> INSTRUCTION:
Convert the lines of every item below into a single JSON list of strings, one string per line, omitting blank lines.

> MATERIAL FOR THIS EXERCISE:
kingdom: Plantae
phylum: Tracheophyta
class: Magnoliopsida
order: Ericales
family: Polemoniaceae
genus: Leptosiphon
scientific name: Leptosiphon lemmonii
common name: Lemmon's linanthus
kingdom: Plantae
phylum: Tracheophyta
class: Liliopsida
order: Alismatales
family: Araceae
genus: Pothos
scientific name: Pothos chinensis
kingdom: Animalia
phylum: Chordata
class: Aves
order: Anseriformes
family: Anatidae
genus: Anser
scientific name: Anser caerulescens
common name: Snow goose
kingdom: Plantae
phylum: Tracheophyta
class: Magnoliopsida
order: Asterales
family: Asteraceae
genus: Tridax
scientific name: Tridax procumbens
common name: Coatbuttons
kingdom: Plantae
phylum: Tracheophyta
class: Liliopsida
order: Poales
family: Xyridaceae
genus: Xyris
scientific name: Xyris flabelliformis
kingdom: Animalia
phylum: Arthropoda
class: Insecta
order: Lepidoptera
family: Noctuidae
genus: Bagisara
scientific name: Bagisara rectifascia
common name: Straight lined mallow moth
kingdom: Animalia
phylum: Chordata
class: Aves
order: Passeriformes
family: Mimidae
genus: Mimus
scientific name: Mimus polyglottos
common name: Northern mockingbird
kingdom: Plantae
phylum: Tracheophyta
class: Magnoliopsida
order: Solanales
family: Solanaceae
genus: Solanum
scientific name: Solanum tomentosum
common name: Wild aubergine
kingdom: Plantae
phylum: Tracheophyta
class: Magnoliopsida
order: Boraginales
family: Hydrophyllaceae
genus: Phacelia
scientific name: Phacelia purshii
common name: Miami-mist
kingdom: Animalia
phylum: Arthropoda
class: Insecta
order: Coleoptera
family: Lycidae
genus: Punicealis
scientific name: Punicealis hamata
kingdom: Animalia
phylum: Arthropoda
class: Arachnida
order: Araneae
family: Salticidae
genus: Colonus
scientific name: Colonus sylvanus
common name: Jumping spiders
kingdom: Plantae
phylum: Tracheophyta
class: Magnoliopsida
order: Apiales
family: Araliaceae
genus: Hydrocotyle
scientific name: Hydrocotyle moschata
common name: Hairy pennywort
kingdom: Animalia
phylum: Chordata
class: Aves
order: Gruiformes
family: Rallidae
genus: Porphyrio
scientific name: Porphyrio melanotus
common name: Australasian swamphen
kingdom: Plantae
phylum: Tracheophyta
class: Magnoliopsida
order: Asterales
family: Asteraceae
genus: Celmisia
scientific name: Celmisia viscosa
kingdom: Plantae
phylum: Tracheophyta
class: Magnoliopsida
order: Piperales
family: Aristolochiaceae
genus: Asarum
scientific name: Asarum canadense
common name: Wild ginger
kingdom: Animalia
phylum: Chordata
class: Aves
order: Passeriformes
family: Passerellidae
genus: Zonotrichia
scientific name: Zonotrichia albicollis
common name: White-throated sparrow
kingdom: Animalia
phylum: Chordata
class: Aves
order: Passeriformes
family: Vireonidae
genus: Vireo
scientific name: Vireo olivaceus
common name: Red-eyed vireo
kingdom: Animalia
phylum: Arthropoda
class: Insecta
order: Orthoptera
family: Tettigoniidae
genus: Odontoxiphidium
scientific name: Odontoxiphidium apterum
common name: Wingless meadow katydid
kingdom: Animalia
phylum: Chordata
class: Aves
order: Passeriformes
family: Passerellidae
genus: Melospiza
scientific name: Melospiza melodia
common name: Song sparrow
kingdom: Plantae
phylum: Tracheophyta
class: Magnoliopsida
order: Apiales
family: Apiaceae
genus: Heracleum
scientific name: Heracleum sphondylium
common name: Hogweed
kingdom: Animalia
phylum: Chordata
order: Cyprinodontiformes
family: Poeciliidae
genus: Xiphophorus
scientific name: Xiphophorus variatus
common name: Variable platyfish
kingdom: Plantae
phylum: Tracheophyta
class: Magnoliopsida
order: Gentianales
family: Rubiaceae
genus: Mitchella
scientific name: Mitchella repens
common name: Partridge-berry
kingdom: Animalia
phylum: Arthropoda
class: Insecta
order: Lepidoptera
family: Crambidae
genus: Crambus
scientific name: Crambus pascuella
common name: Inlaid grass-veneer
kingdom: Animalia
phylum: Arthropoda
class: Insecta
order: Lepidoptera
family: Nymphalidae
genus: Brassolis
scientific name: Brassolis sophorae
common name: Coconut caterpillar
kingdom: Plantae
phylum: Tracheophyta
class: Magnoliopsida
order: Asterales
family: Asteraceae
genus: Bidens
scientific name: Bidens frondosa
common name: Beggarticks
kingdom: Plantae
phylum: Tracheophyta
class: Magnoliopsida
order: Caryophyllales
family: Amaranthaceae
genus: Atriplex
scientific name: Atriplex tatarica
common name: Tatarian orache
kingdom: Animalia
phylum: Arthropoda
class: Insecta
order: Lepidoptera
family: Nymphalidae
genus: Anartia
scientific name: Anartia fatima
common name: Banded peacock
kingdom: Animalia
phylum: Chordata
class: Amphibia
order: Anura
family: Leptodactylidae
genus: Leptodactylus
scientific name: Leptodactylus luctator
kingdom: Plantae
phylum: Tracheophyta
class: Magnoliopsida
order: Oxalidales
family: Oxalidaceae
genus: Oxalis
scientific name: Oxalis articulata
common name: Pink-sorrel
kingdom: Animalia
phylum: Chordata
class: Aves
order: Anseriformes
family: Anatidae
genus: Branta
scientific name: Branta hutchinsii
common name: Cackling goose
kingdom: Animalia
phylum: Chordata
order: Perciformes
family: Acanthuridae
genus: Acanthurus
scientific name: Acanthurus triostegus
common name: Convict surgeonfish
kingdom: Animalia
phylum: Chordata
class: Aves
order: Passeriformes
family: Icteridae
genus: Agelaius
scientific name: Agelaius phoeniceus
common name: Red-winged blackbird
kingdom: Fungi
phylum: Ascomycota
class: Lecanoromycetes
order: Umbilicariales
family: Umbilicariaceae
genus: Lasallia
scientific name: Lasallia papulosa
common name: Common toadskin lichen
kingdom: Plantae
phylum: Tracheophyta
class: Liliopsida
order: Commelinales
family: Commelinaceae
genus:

> FINISHED EXERCISE:
[
  "kingdom: Plantae",
  "phylum: Tracheophyta",
  "class: Magnoliopsida",
  "order: Ericales",
  "family: Polemoniaceae",
  "genus: Leptosiphon",
  "scientific name: Leptosiphon lemmonii",
  "common name: Lemmon's linanthus",
  "kingdom: Plantae",
  "phylum: Tracheophyta",
  "class: Liliopsida",
  "order: Alismatales",
  "family: Araceae",
  "genus: Pothos",
  "scientific name: Pothos chinensis",
  "kingdom: Animalia",
  "phylum: Chordata",
  "class: Aves",
  "order: Anseriformes",
  "family: Anatidae",
  "genus: Anser",
  "scientific name: Anser caerulescens",
  "common name: Snow goose",
  "kingdom: Plantae",
  "phylum: Tracheophyta",
  "class: Magnoliopsida",
  "order: Asterales",
  "family: Asteraceae",
  "genus: Tridax",
  "scientific name: Tridax procumbens",
  "common name: Coatbuttons",
  "kingdom: Plantae",
  "phylum: Tracheophyta",
  "class: Liliopsida",
  "order: Poales",
  "family: Xyridaceae",
  "genus: Xyris",
  "scientific name: Xyris flabelliformis",
  "kingdom: Animalia",
  "phylum: Arthropoda",
  "class: Insecta",
  "order: Lepidoptera",
  "family: Noctuidae",
  "genus: Bagisara",
  "scientific name: Bagisara rectifascia",
  "common name: Straight lined mallow moth",
  "kingdom: Animalia",
  "phylum: Chordata",
  "class: Aves",
  "order: Passeriformes",
  "family: Mimidae",
  "genus: Mimus",
  "scientific name: Mimus polyglottos",
  "common name: Northern mockingbird",
  "kingdom: Plantae",
  "phylum: Tracheophyta",
  "class: Magnoliopsida",
  "order: Solanales",
  "family: Solanaceae",
  "genus: Solanum",
  "scientific name: Solanum tomentosum",
  "common name: Wild aubergine",
  "kingdom: Plantae",
  "phylum: Tracheophyta",
  "class: Magnoliopsida",
  "order: Boraginales",
  "family: Hydrophyllaceae",
  "genus: Phacelia",
  "scientific name: Phacelia purshii",
  "common name: Miami-mist",
  "kingdom: Animalia",
  "phylum: Arthropoda",
  "class: Insecta",
  "order: Coleoptera",
  "family: Lycidae",
  "genus: Punicealis",
  "scientific name: Punicealis hamata",
  "kingdom: Animalia",
  "phylum: Arthropoda",
  "class: Arachnida",
  "order: Araneae",
  "family: Salticidae",
  "genus: Colonus",
  "scientific name: Colonus sylvanus",
  "common name: Jumping spiders",
  "kingdom: Plantae",
  "phylum: Tracheophyta",
  "class: Magnoliopsida",
  "order: Apiales",
  "family: Araliaceae",
  "genus: Hydrocotyle",
  "scientific name: Hydrocotyle moschata",
  "common name: Hairy pennywort",
  "kingdom: Animalia",
  "phylum: Chordata",
  "class: Aves",
  "order: Gruiformes",
  "family: Rallidae",
  "genus: Porphyrio",
  "scientific name: Porphyrio melanotus",
  "common name: Australasian swamphen",
  "kingdom: Plantae",
  "phylum: Tracheophyta",
  "class: Magnoliopsida",
  "order: Asterales",
  "family: Asteraceae",
  "genus: Celmisia",
  "scientific name: Celmisia viscosa",
  "kingdom: Plantae",
  "phylum: Tracheophyta",
  "class: Magnoliopsida",
  "order: Piperales",
  "family: Aristolochiaceae",
  "genus: Asarum",
  "scientific name: Asarum canadense",
  "common name: Wild ginger",
  "kingdom: Animalia",
  "phylum: Chordata",
  "class: Aves",
  "order: Passeriformes",
  "family: Passerellidae",
  "genus: Zonotrichia",
  "scientific name: Zonotrichia albicollis",
  "common name: White-throated sparrow",
  "kingdom: Animalia",
  "phylum: Chordata",
  "class: Aves",
  "order: Passeriformes",
  "family: Vireonidae",
  "genus: Vireo",
  "scientific name: Vireo olivaceus",
  "common name: Red-eyed vireo",
  "kingdom: Animalia",
  "phylum: Arthropoda",
  "class: Insecta",
  "order: Orthoptera",
  "family: Tettigoniidae",
  "genus: Odontoxiphidium",
  "scientific name: Odontoxiphidium apterum",
  "common name: Wingless meadow katydid",
  "kingdom: Animalia",
  "phylum: Chordata",
  "class: Aves",
  "order: Passeriformes",
  "family: Passerellidae",
  "genus: Melospiza",
  "scientific name: Melospiza melodia",
  "common name: Song sparrow",
  "kingdom: Plantae",
  "phylum: Tracheophyta",
  "class: Magnoliopsida",
  "order: Apiales",
  "family: Apiaceae",
  "genus: Heracleum",
  "scientific name: Heracleum sphondylium",
  "common name: Hogweed",
  "kingdom: Animalia",
  "phylum: Chordata",
  "order: Cyprinodontiformes",
  "family: Poeciliidae",
  "genus: Xiphophorus",
  "scientific name: Xiphophorus variatus",
  "common name: Variable platyfish",
  "kingdom: Plantae",
  "phylum: Tracheophyta",
  "class: Magnoliopsida",
  "order: Gentianales",
  "family: Rubiaceae",
  "genus: Mitchella",
  "scientific name: Mitchella repens",
  "common name: Partridge-berry",
  "kingdom: Animalia",
  "phylum: Arthropoda",
  "class: Insecta",
  "order: Lepidoptera",
  "family: Crambidae",
  "genus: Crambus",
  "scientific name: Crambus pascuella",
  "common name: Inlaid grass-veneer",
  "kingdom: Animalia",
  "phylum: Arthropoda",
  "class: Insecta",
  "order: Lepidoptera",
  "family: Nymphalidae",
  "genus: Brassolis",
  "scientific name: Brassolis sophorae",
  "common name: Coconut caterpillar",
  "kingdom: Plantae",
  "phylum: Tracheophyta",
  "class: Magnoliopsida",
  "order: Asterales",
  "family: Asteraceae",
  "genus: Bidens",
  "scientific name: Bidens frondosa",
  "common name: Beggarticks",
  "kingdom: Plantae",
  "phylum: Tracheophyta",
  "class: Magnoliopsida",
  "order: Caryophyllales",
  "family: Amaranthaceae",
  "genus: Atriplex",
  "scientific name: Atriplex tatarica",
  "common name: Tatarian orache",
  "kingdom: Animalia",
  "phylum: Arthropoda",
  "class: Insecta",
  "order: Lepidoptera",
  "family: Nymphalidae",
  "genus: Anartia",
  "scientific name: Anartia fatima",
  "common name: Banded peacock",
  "kingdom: Animalia",
  "phylum: Chordata",
  "class: Amphibia",
  "order: Anura",
  "family: Leptodactylidae",
  "genus: Leptodactylus",
  "scientific name: Leptodactylus luctator",
  "kingdom: Plantae",
  "phylum: Tracheophyta",
  "class: Magnoliopsida",
  "order: Oxalidales",
  "family: Oxalidaceae",
  "genus: Oxalis",
  "scientific name: Oxalis articulata",
  "common name: Pink-sorrel",
  "kingdom: Animalia",
  "phylum: Chordata",
  "class: Aves",
  "order: Anseriformes",
  "family: Anatidae",
  "genus: Branta",
  "scientific name: Branta hutchinsii",
  "common name: Cackling goose",
  "kingdom: Animalia",
  "phylum: Chordata",
  "order: Perciformes",
  "family: Acanthuridae",
  "genus: Acanthurus",
  "scientific name: Acanthurus triostegus",
  "common name: Convict surgeonfish",
  "kingdom: Animalia",
  "phylum: Chordata",
  "class: Aves",
  "order: Passeriformes",
  "family: Icteridae",
  "genus: Agelaius",
  "scientific name: Agelaius phoeniceus",
  "common name: Red-winged blackbird",
  "kingdom: Fungi",
  "phylum: Ascomycota",
  "class: Lecanoromycetes",
  "order: Umbilicariales",
  "family: Umbilicariaceae",
  "genus: Lasallia",
  "scientific name: Lasallia papulosa",
  "common name: Common toadskin lichen",
  "kingdom: Plantae",
  "phylum: Tracheophyta",
  "class: Liliopsida",
  "order: Commelinales",
  "family: Commelinaceae",
  "genus:"
]